Y también le hago daño a Dios. No lo sé. Me cuesta entenderlo bien.

Sólo sé apreciar que mi ira hiere al que la recibe y a mí mismo. Y mi indiferencia entristece. Y mi infidelidad decepciona. Mis omisiones son vacíos de amor. Y mi amor egoísta es un mal amor, porque ata y retiene.

Entiendo que mi pecado me aleje de Dios cuando pretendo negar su presencia y huyo. Dejo de amarlo. Y ya no me siento amado.

Tal vez resulta más importante dejarme amar que amar. Y más importante perdonar que pedir perdón.

No quiero esperar que siempre me perdonen. Tal vez mi debilidad sea ignorar mis propias faltas. No reconocer cuándo me equivoco. Y vivir pensando que son los demás los que no me quieren, los que me hieren, los que me matan, los que me ofenden. Y yo sentirme libre de toda culpa.

Decía el padre José Kentenich: Sembrar o suscitar una infancia espiritual honda y cálida es al mismo tiempo profundizar una sana conciencia de pecado[1].

Huyo de los extremos que me matan. El sentir que todo lo hago bien. Y el creer que de todo soy culpable. En los dos caigo sin casi darme cuenta. Ninguno de los dos me deja levantarme y mirar con paz a Dios.

No quiero alimentar un insano sentimiento de culpa. Me hace daño. Una culpa medida me hace bien. Me lleva al arrepentimiento y me da fuerzas para volver a empezar.

Mi indiferencia ante el mal causado me duele muy dentro. Siempre peco, aunque no me dé cuenta. Sé que importa lo que hago y lo que no hago. Mi amor y mi desamor.

Creo en el abrazo de un Dios misericordioso. Eso es el Adviento. Un Dios niño que me abraza y yo le abrazo.

Me hace tanto bien querer a un Dios Padre rico en misericordia… Necesito el perdón cuando he fallado.

Sé que mis caídas son sólo una ocasión para levantarme y correr de nuevo al encuentro de mi Padre. Huele a hogar, a pan rallado, a descanso, a luna creciente.

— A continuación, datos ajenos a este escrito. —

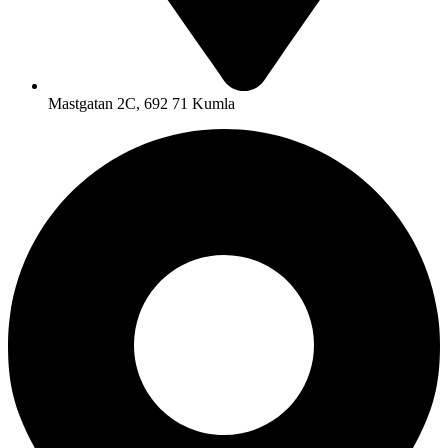
Mastgatan 2C, 692 71 Kumla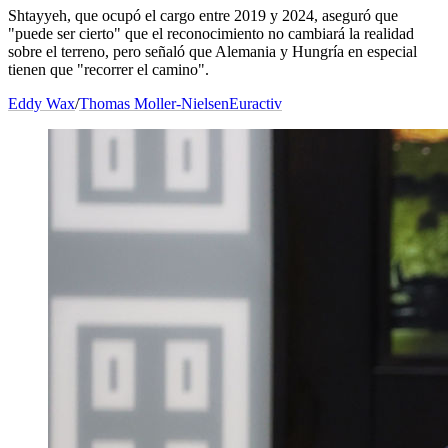
Shtayyeh, que ocupó el cargo entre 2019 y 2024, aseguró que
"puede ser cierto" que el reconocimiento no cambiará la realidad
sobre el terreno, pero señaló que Alemania y Hungría en especial
tienen que "recorrer el camino".
Eddy Wax
/
Thomas Moller-Nielsen
Euractiv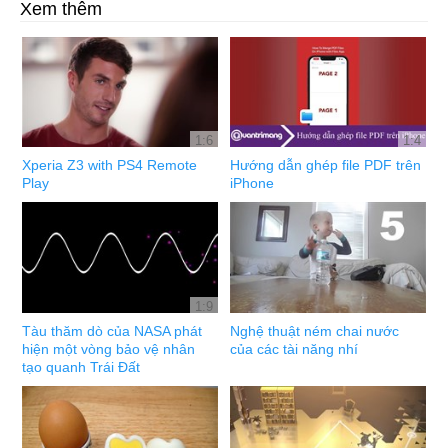
Xem thêm
1:6
1:4
Xperia Z3 with PS4 Remote
Hướng dẫn ghép file PDF trên
Play
iPhone
1:9
Tàu thăm dò của NASA phát
Nghệ thuật ném chai nước
hiện một vòng bảo vệ nhân
của các tài năng nhí
tạo quanh Trái Đất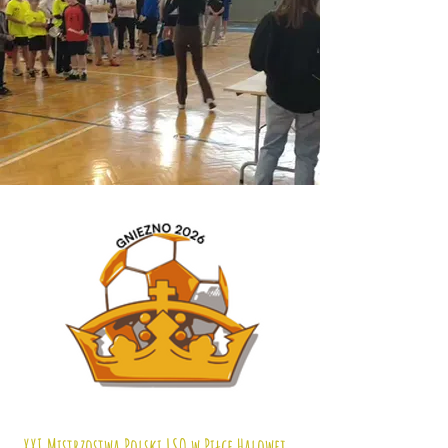
XXI Mistrzostwa Polski LSO w Piłce Halowej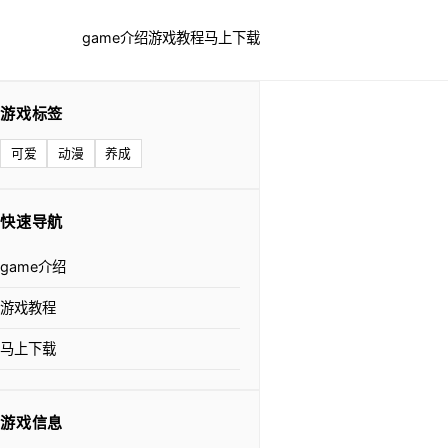
game介绍
游戏教程
马上下载
游戏标签
可爱
动漫
养成
快速导航
game介绍
游戏教程
马上下载
游戏信息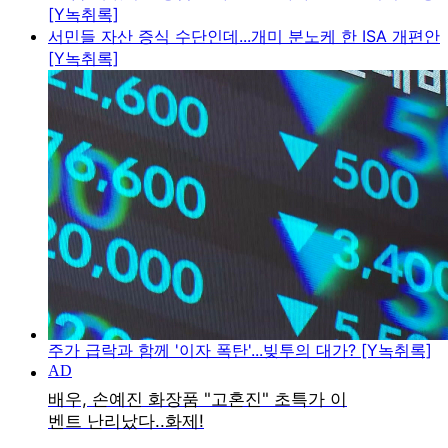
[Y녹취록]
서민들 자산 증식 수단인데...개미 분노케 한 ISA 개편안
[Y녹취록]
주가 급락과 함께 '이자 폭탄'...빚투의 대가? [Y녹취록]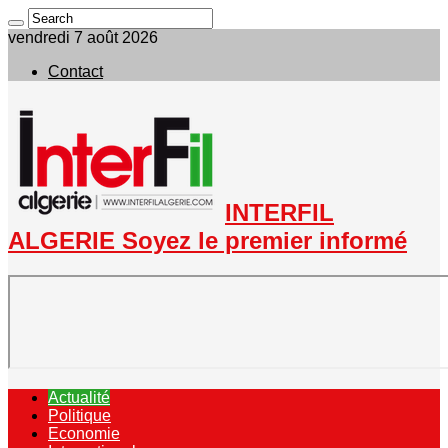
vendredi 7 août 2026
Contact
INTERFIL
ALGERIE Soyez le premier informé
Actualité
Politique
Economie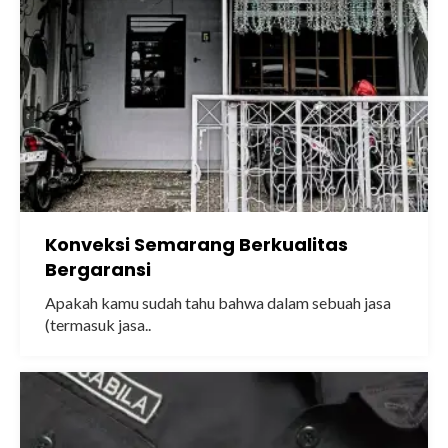
Konveksi Semarang Berkualitas
Bergaransi
Apakah kamu sudah tahu bahwa dalam sebuah jasa
(termasuk jasa..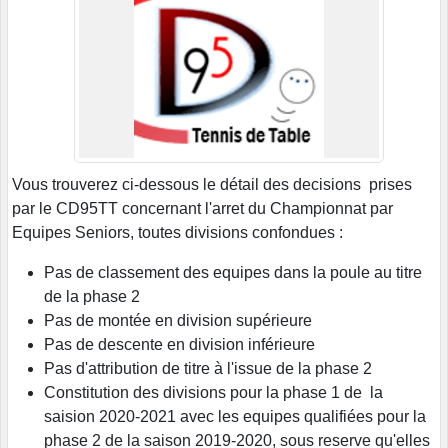
Vous trouverez ci-dessous le détail des decisions prises
par le CD95TT concernant l'arret du Championnat par
Equipes Seniors, toutes divisions confondues :
Pas de classement des equipes dans la poule au titre
de la phase 2
Pas de montée en division supérieure
Pas de descente en division inférieure
Pas d'attribution de titre à l'issue de la phase 2
Constitution des divisions pour la phase 1 de la
saision 2020-2021 avec les equipes qualifiées pour la
phase 2 de la saison 2019-2020, sous reserve qu'elles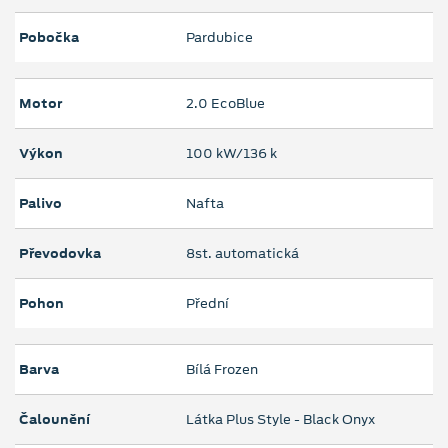
Pobočka
Pardubice
Motor
2.0 EcoBlue
Výkon
100 kW/136 k
Palivo
Nafta
Převodovka
8st. automatická
Pohon
Přední
Barva
Bílá Frozen
Čalounění
Látka Plus Style - Black Onyx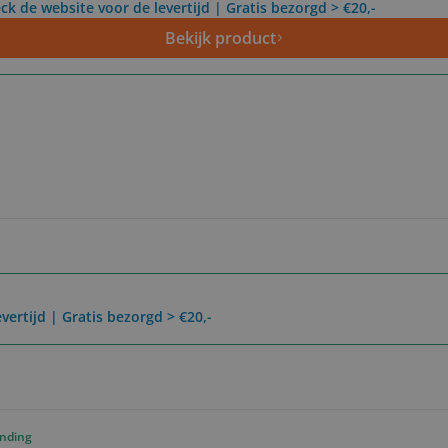
ck de website voor de levertijd | Gratis bezorgd > €20,-
Bekijk product
vertijd | Gratis bezorgd > €20,-
ending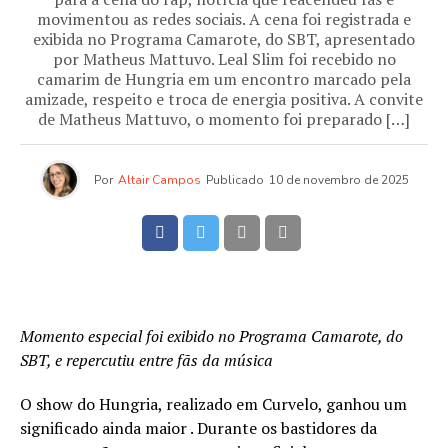
movimentou as redes sociais. A cena foi registrada e
exibida no Programa Camarote, do SBT, apresentado
por Matheus Mattuvo. Leal Slim foi recebido no
camarim de Hungria em um encontro marcado pela
amizade, respeito e troca de energia positiva. A convite
de Matheus Mattuvo, o momento foi preparado […]
Por
Altair Campos
Publicado
10 de novembro de 2025
Momento especial foi exibido no Programa Camarote, do
SBT, e repercutiu entre fãs da música
O show do Hungria, realizado em Curvelo, ganhou um
significado ainda maior . Durante os bastidores da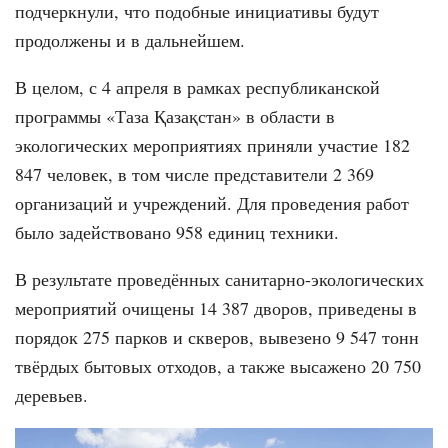
подчеркнули, что подобные инициативы будут
продолжены и в дальнейшем.
В целом, с 4 апреля в рамках республиканской
программы «Таза Қазақстан» в области в
экологических мероприятиях приняли участие 182
847 человек, в том числе представители 2 369
организаций и учреждений. Для проведения работ
было задействовано 958 единиц техники.
В результате проведённых санитарно-экологических
мероприятий очищены 14 387 дворов, приведены в
порядок 275 парков и скверов, вывезено 9 547 тонн
твёрдых бытовых отходов, а также высажено 20 750
деревьев.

Huele su abrazo a calor de chimenea, a palabras dulces, a paseo al borde de un acantilado mirando el mar profundo. Huele a consuelos, a miradas tiernas, a sonrisas hondas y verdaderas.

Amo a ese Dios misericordioso que me espera con los brazos abiertos para abrazarme. Conozco y conoce mi fragilidad.

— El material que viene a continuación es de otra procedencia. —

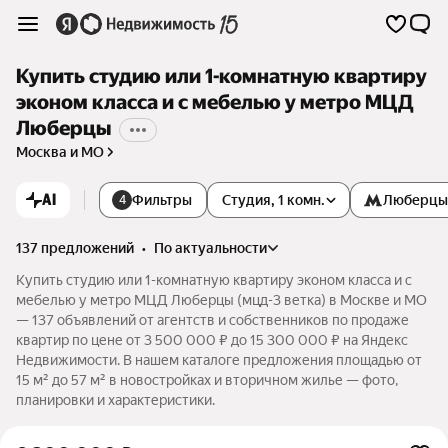
Купить студию или 1-комнатную квартиру
эконом класса и с мебелью у метро МЦД
Люберцы
Москва и МО
AI
Фильтры
Студия, 1 комн.
Люберцы
4
137 предложений
•
по актуальности
Купить студию или 1-комнатную квартиру эконом класса и с
мебелью у метро МЦД Люберцы (мцд-3 ветка) в Москве и МО
— 137 объявлений от агентств и собственников по продаже
квартир по цене от 3 500 000 ₽ до 15 300 000 ₽ на Яндекс
Недвижимости. В нашем каталоге предложения площадью от
15 м² до 57 м² в новостройках и вторичном жилье — фото,
планировки и характеристики.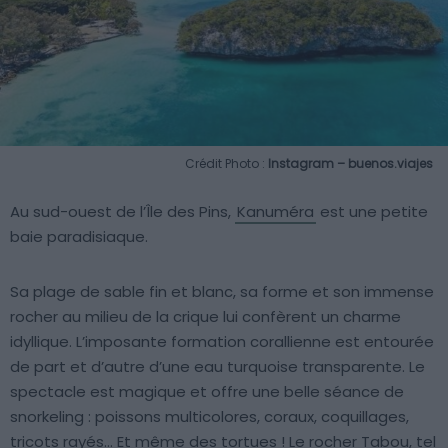
Crédit Photo :
Instagram – buenos.viajes
Au sud-ouest de l’Île des Pins,
Kanuméra
est une petite
baie paradisiaque.
Sa plage de sable fin et blanc, sa forme et son immense
rocher au milieu de la crique lui confèrent un charme
idyllique. L’imposante formation corallienne est entourée
de part et d’autre d’une eau turquoise transparente. Le
spectacle est magique et offre une belle séance de
snorkeling : poissons multicolores, coraux, coquillages,
tricots rayés… Et même des tortues ! Le rocher Tabou, tel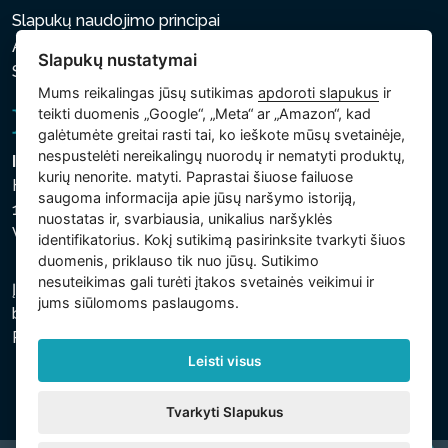
Slapukų naudojimo principai
Asmens ir kitų tvarkomų duomenų apsaugos politika
Slapukų nustatymai
Slapukų nustatymai
Mums reikalingas jūsų sutikimas
apdoroti slapukus
ir
teikti duomenis „Google“, „Meta“ ar „Amazon“, kad
galėtumėte greitai rasti tai, ko ieškote mūsų svetainėje,
nespustelėti nereikalingų nuorodų ir nematyti produktų,
Intex Trading, s.r.o.
kurių nenorite. matyti. Paprastai šiuose failuose
Hradecká 2526/3
saugoma informacija apie jūsų naršymo istoriją,
130 00 Praha 3
nuostatas ir, svarbiausia, unikalius naršyklės
Vinohrady - Česká republika
identifikatorius. Kokį sutikimą pasirinksite tvarkyti šiuos
duomenis, priklauso tik nuo jūsų. Sutikimo
nesuteikimas gali turėti įtakos svetainės veikimui ir
Įmonė įregistruota Prahos miesto teisme, C skyriuje,
jums siūlomoms paslaugoms.
bylos numeris 74759. regsitracijos numeris: 26150808,
PVM kodas: CZ26150808.
Leisti visus
Tvarkyti Slapukus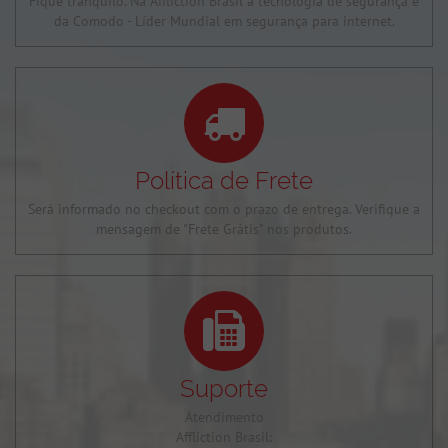
Fique tranquilo. Na Affliction Brasil a tecnologia de segurança é
da Comodo - Líder Mundial em segurança para internet.
Política de Frete
Será informado no checkout com o prazo de entrega. Verifique a
mensagem de "Frete Grátis" nos produtos.
Suporte
Atendimento
Affliction Brasil: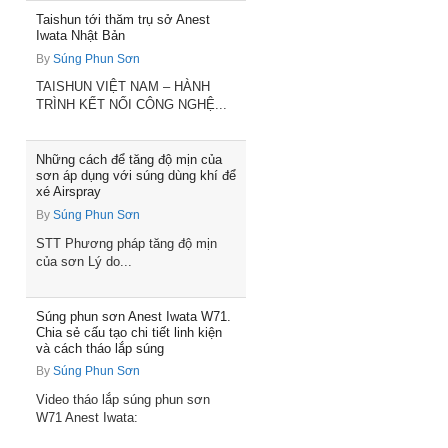
Taishun tới thăm trụ sở Anest
Iwata Nhật Bản
By
Súng Phun Sơn
TAISHUN VIỆT NAM – HÀNH
TRÌNH KẾT NỐI CÔNG NGHỆ...
Những cách để tăng độ mịn của
sơn áp dụng với súng dùng khí để
xé Airspray
By
Súng Phun Sơn
STT Phương pháp tăng độ mịn
của sơn Lý do...
Súng phun sơn Anest Iwata W71.
Chia sẻ cấu tạo chi tiết linh kiện
và cách tháo lắp súng
By
Súng Phun Sơn
Video tháo lắp súng phun sơn
W71 Anest Iwata: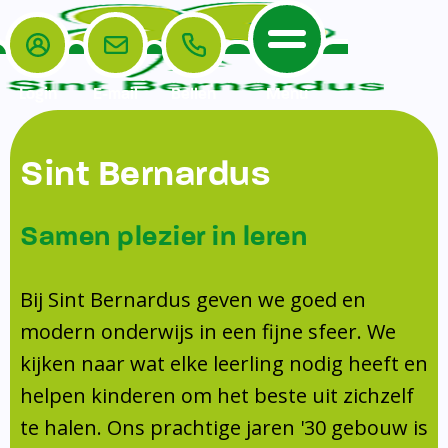
Login
E-mail
Bellen
Menu
De School
Ouders
Sint Bernardus
Home
Leerlingenzorg
De School
Missie en visie
Voorschoolse en naschoolse opvang
Samen plezier in leren
Het Team
Veiligheidsplan
TussenSchoolse Opvang (TSO)
Kanjertraining
Ouders
Onderwijs
Ouderraad (OR)
Bij Sint Bernardus geven we goed en
Doorstroomtoets
Contact
modern onderwijs in een fijne sfeer. We
Leerlingenraad
Medezeggenschapsraad (MR)
Jeugdprofessional op school
kijken naar wat elke leerling nodig heeft en
Leerlingenzorg
Formulieren
Centrum Jeugd en Gezin
helpen kinderen om het beste uit zichzelf
Schooltijden
Klachtenregeling
Schoollogopedie
te halen. Ons prachtige jaren '30 gebouw is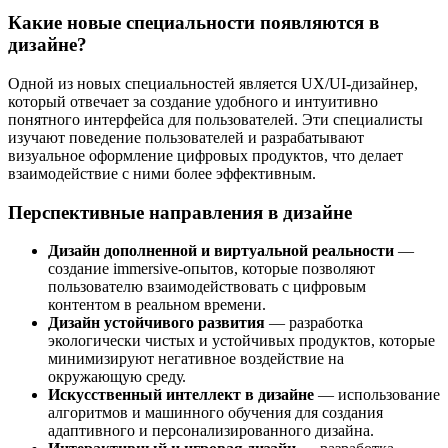
Какие новые специальности появляются в
дизайне?
Одной из новых специальностей является UX/UI-дизайнер,
который отвечает за создание удобного и интуитивно
понятного интерфейса для пользователей. Эти специалисты
изучают поведение пользователей и разрабатывают
визуальное оформление цифровых продуктов, что делает
взаимодействие с ними более эффективным.
Перспективные направления в дизайне
Дизайн дополненной и виртуальной реальности
—
создание immersive-опытов, которые позволяют
пользователю взаимодействовать с цифровым
контентом в реальном времени.
Дизайн устойчивого развития
— разработка
экологически чистых и устойчивых продуктов, которые
минимизируют негативное воздействие на
окружающую среду.
Искусственный интеллект в дизайне
— использование
алгоритмов и машинного обучения для создания
адаптивного и персонализированного дизайна.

Su perdón me sana tanto por dentro… Une las piezas rotas de mi alma. Cura mis heridas más hondas, más sucias.

Mi pecado es carencia de paz interior. Es fruto de mi desorden. ¿Quién podrá poner algo de armonía en medio de tanto caos que llevo dentro? No lo logro. Es tan difícil.

Y mi pecado brota de mi insatisfacción. Tomo caminos desviados. No sé amar como Dios me ama. Hago el mal que deseo evitar. Y el bien soñado queda en el olvido.

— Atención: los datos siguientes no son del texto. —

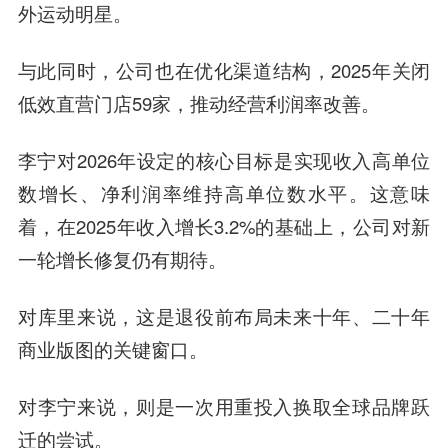
外运动明星。
与此同时，公司也在优化渠道结构，2025年关闭
低效直营门店59家，推动经营利润率改善。
李宁对2026年设定的核心目标是实现收入高单位
数增长、净利润率维持高单位数水平。这意味
着，在2025年收入增长3.2%的基础上，公司对新
一轮增长修复仍有期待。
对库里来说，这是退役前布局未来十年、二十年
商业版图的关键窗口。
对李宁来说，则是一次用重投入换取全球品牌跃
迁的尝试。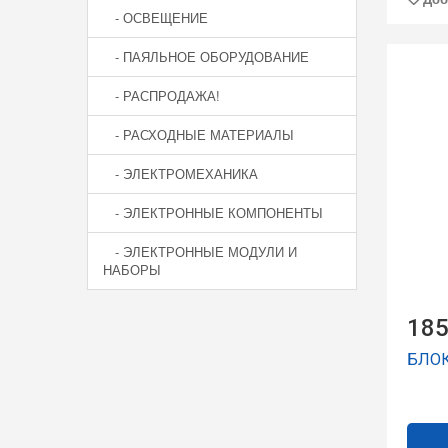
- ОСВЕЩЕНИЕ
- ПАЯЛЬНОЕ ОБОРУДОВАНИЕ
- РАСПРОДАЖА!
- РАСХОДНЫЕ МАТЕРИАЛЫ
- ЭЛЕКТРОМЕХАНИКА
- ЭЛЕКТРОННЫЕ КОМПОНЕНТЫ
- ЭЛЕКТРОННЫЕ МОДУЛИ И
НАБОРЫ
185
БЛО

Me siento tan frágil, tan herido. Como esos niños que pretenden alcanzar las estrellas y no logran elevar sus pasos.

Quizás me he empeñado en hacerlo yo todo bien, yo solo. Sin ayuda. No asumo que la perfección es de Dios y no me la exige. Sólo quiere que me haga niño. O mejor aún, que confíe y crea como un niño. Que no pretenda resolver todos los desafíos que tengo por delante.

Quiero aceptar la fragilidad de mi pecado. Miro a Jesús en su bondad, en su amor ilimitado. ¡Qué lejos vivo de tanta belleza!

Miro a María y a José. Hogar de Belén. Cuna de un amor que me resulta imposible. Más que no pecar lo que quiero es aprender a amar. Lo hago tan mal. Soy tan torpe.

Estoy tan lejos del amor de Belén. Del amor de esa tierra de paz en medio de la guerra. Tan lejos de una vida plena en medio de mis vicios que me consumen. En medio de mi desorden que me hace perderme.

Me falta amor. Y renuncia. Y alegría. Y paz del alma para cargar con tantos. Para salir de mí con el corazón cargado.

Para eso sirve el Adviento. Para romper los muros que frenan mi carrera. Para no perder el tiempo envuelto en egoísmos.

Adviento es salir de mi rutina y buscar al que está cerca, al más próximo y abrazarlo. Porque el tiempo es corto y no quiero que me pase lo que describe Jorge Luis Borges:

“Con el tiempo aprenderás que intentar perdonar o pedir perdón, decir que amas, decir que extrañas, decir que necesitas, decir que quieres ser amigo, ante una tumba, ya no tiene ningún sentido. Pero desafortunadamente, sólo con el tiempo”. 

Con el tiempo no quiero descubrirlo. Quiero saberlo ahora. Empezar hoy ya el camino que me saca de mí mismo. Y perdonar siempre. Y aprender a pedir perdón. Aprender a amar.

Quiero ser amado. Quiero recorrer ese camino infinito que me lleva fuera de mí. Y me adentra en el corazón del otro.